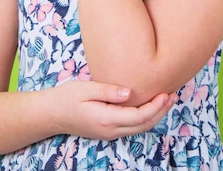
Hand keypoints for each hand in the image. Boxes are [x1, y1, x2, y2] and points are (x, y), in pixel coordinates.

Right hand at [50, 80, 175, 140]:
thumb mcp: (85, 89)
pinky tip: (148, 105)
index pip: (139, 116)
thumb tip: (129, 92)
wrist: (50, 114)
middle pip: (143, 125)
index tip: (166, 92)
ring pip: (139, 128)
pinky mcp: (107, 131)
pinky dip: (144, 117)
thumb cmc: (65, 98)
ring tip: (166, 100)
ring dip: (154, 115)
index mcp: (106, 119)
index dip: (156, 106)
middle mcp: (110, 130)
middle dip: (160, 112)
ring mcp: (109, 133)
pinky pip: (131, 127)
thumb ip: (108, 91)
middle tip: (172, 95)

__________________________________________________

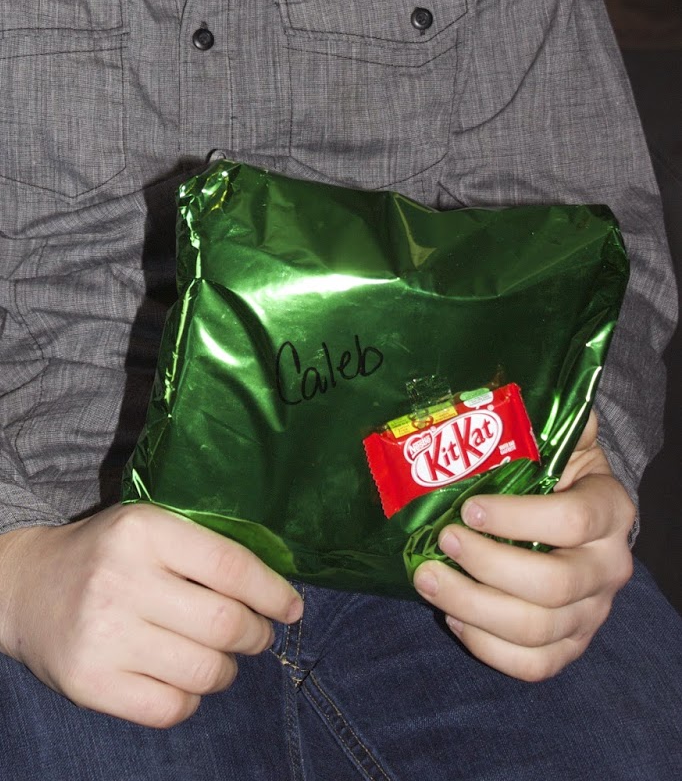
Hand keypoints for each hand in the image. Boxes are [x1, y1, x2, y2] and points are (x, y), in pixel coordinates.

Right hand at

__________________________________________________

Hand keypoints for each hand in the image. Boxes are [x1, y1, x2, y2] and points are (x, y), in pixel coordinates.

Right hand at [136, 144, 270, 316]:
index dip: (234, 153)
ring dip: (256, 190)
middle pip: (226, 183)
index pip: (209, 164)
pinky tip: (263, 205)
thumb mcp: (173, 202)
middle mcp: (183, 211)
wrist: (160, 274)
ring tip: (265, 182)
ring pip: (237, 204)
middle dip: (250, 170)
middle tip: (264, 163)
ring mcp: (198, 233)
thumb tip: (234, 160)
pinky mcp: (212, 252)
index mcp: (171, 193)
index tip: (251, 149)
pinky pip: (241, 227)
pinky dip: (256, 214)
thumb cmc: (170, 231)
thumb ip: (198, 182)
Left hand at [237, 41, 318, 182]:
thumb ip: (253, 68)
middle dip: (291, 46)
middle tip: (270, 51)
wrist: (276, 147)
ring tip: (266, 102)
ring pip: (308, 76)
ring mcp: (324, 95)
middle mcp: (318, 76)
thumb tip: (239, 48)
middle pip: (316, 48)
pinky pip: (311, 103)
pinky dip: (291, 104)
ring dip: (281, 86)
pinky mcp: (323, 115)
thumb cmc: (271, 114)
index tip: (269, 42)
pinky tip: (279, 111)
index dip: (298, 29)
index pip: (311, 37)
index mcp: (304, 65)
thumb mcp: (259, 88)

__________________________________________________

- What is required -
Please write out, exactly as they appear above, only the lines in the stretch from the line with "index dip: (234, 153)" through the line with "index tip: (251, 149)".

- Solved problem -
index dip: (234, 153)
ring dip: (256, 190)
middle pip: (226, 183)
index pip: (209, 164)
pinky tip: (263, 205)
thumb mcp: (173, 202)
middle mcp: (183, 211)
wrist: (160, 274)
ring tip: (265, 182)
ring pip: (237, 204)
middle dip: (250, 170)
middle tip: (264, 163)
ring mcp: (198, 233)
thumb tip: (234, 160)
pinky mcp: (212, 252)
index mcp: (171, 193)
index tip: (251, 149)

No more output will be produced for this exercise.